▸ STATED TASK: Retype the part of the listing below that starts with the line containing "(Friday): start time?" and runs through the end of the listing, leaving out the pictures.

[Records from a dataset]
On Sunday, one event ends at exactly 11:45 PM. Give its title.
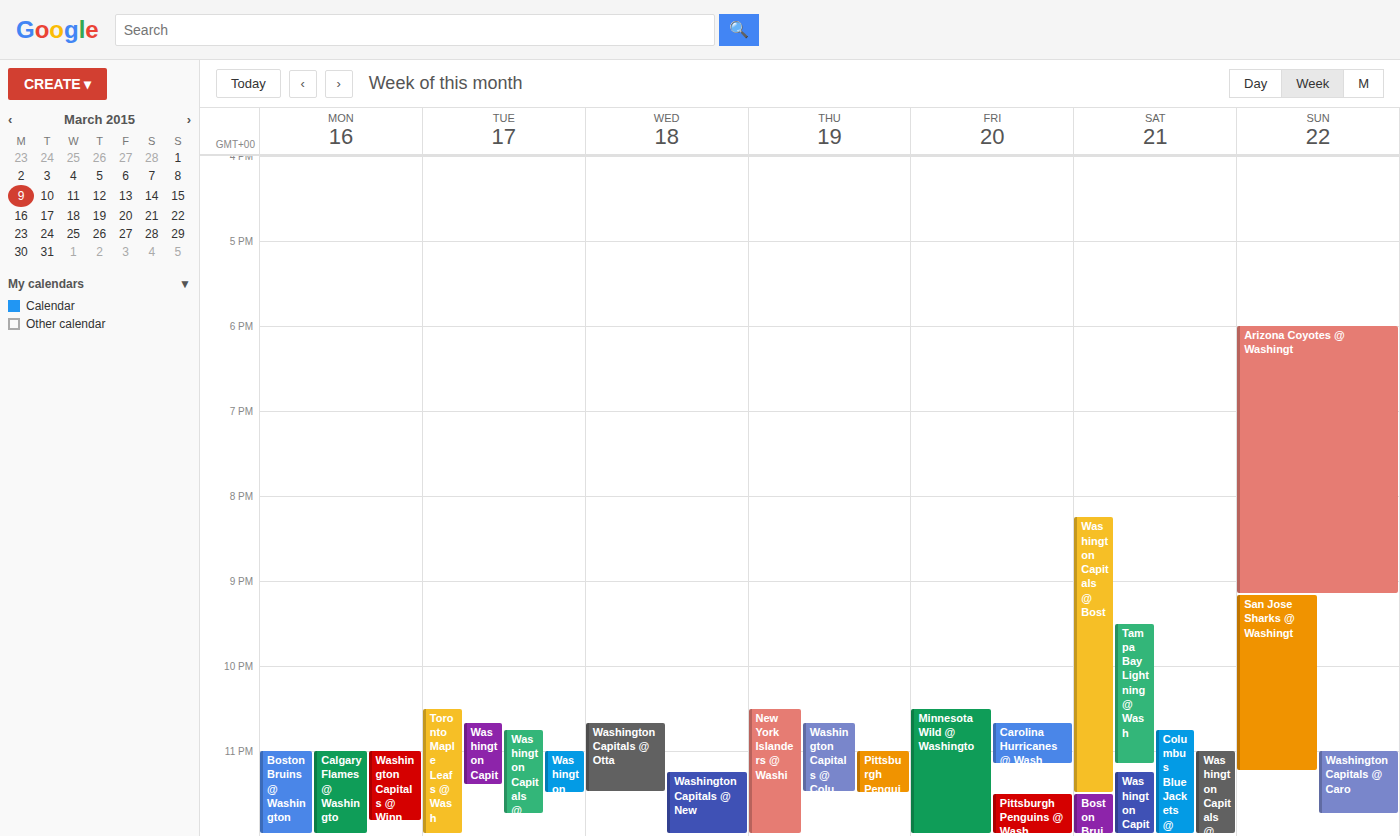
"Washington Capitals @ Caro"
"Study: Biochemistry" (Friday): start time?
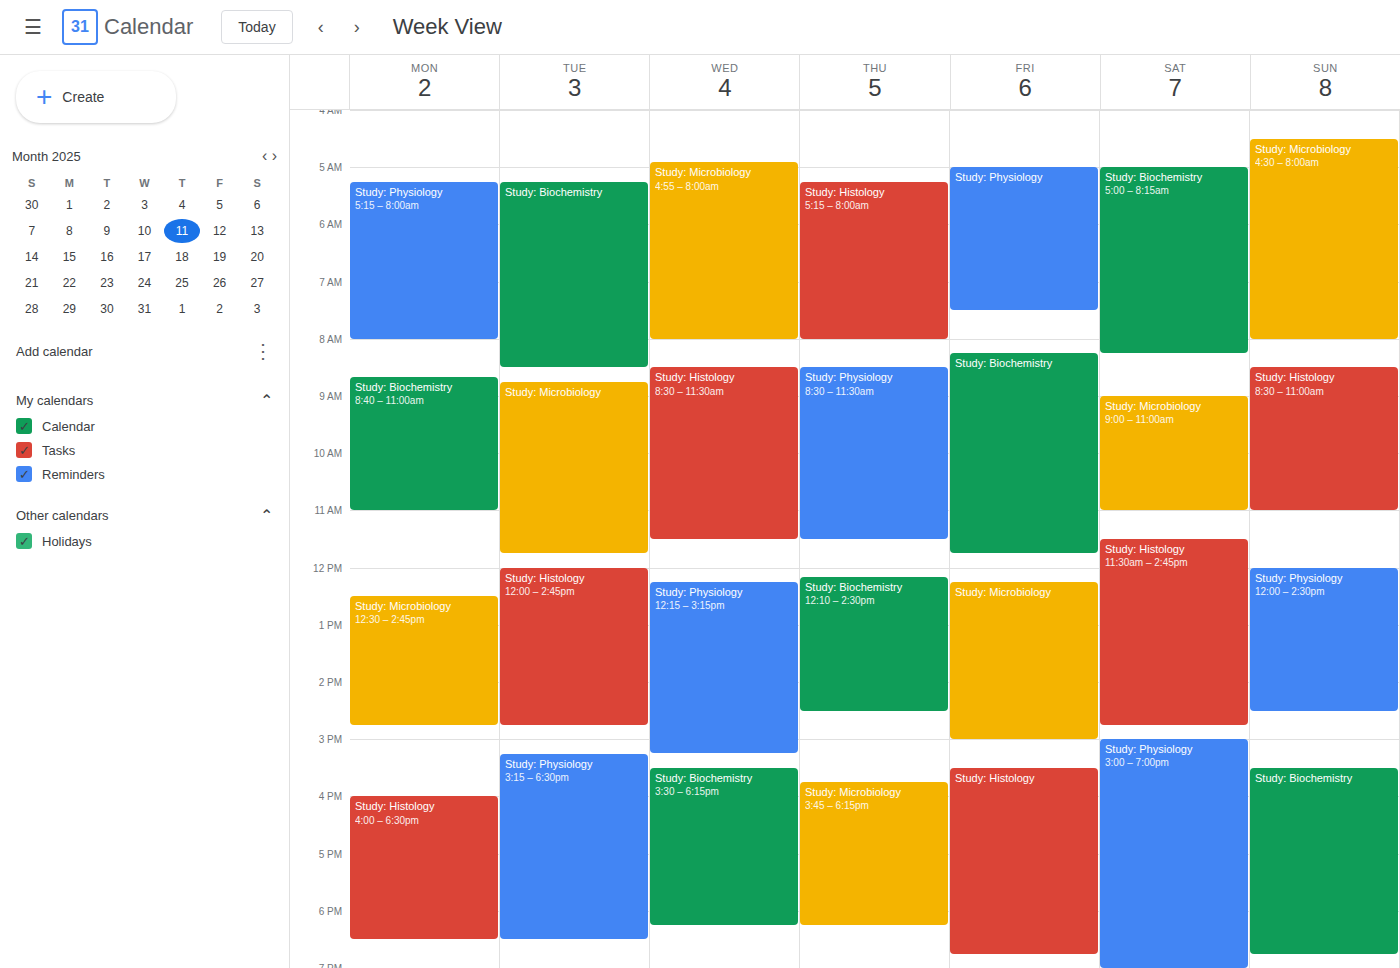
8:15 AM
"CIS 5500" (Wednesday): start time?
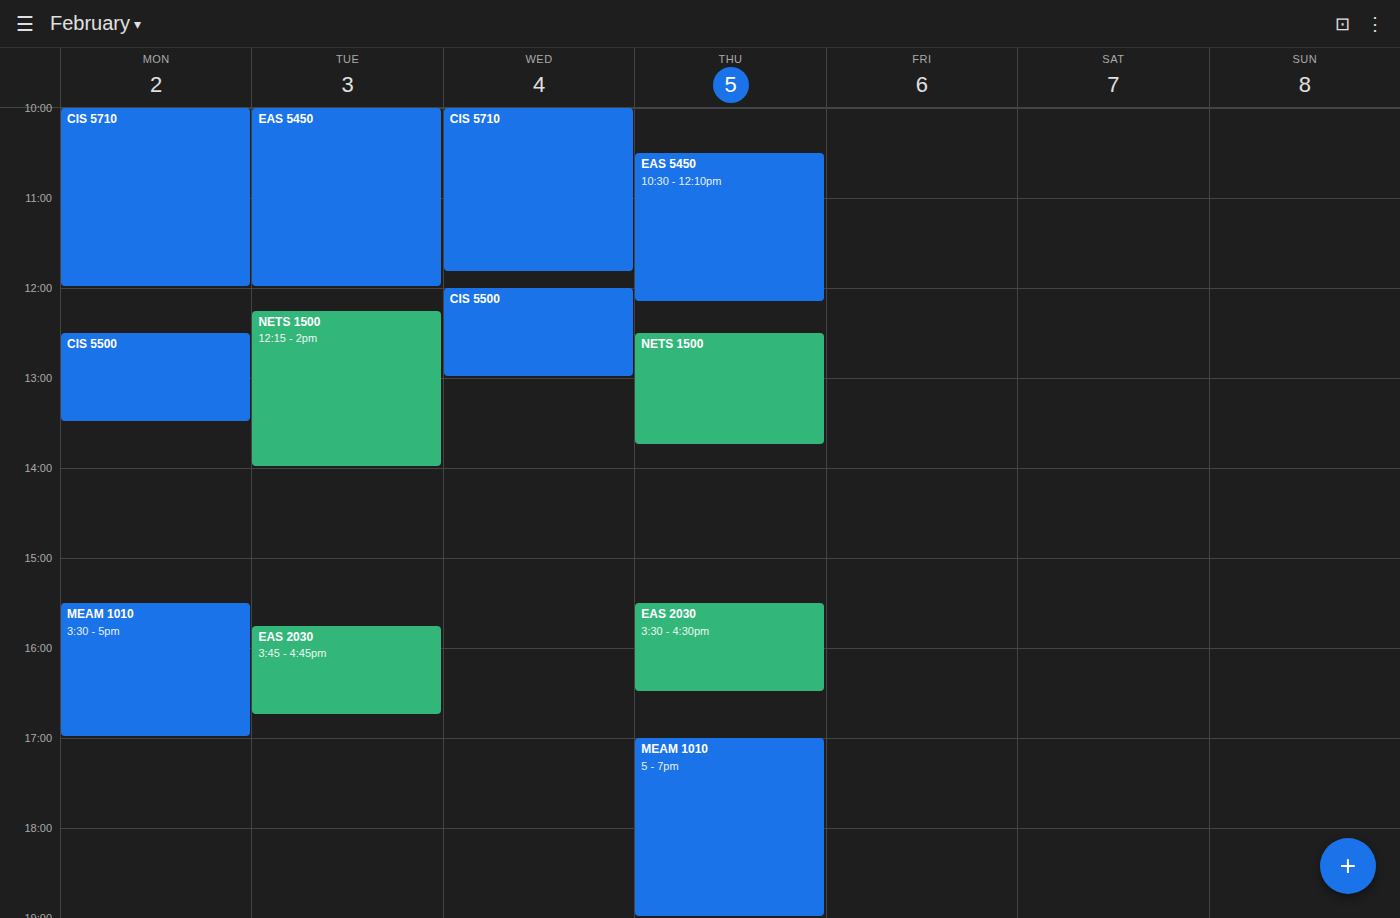
12:00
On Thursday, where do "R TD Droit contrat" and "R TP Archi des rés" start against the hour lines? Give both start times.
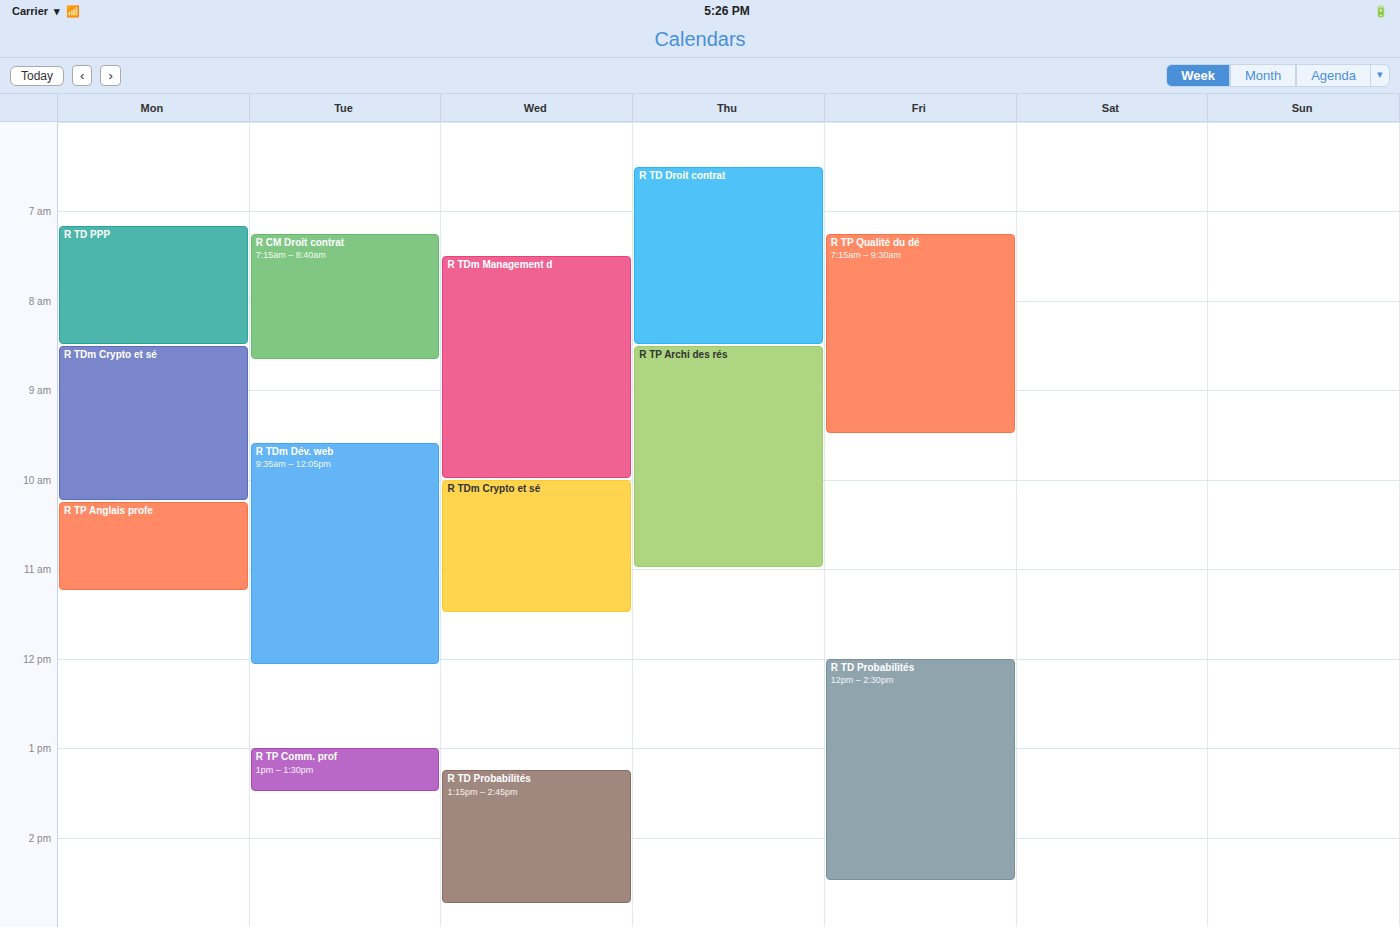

▸ PROBLEM SOLUTION:
"Study: Biochemistry" (Friday): start time?
8:15 AM
"CIS 5500" (Wednesday): start time?
12:00
On Thursday, where do "R TD Droit contrat" and "R TP Archi des rés" start against the hour lines? Give both start times.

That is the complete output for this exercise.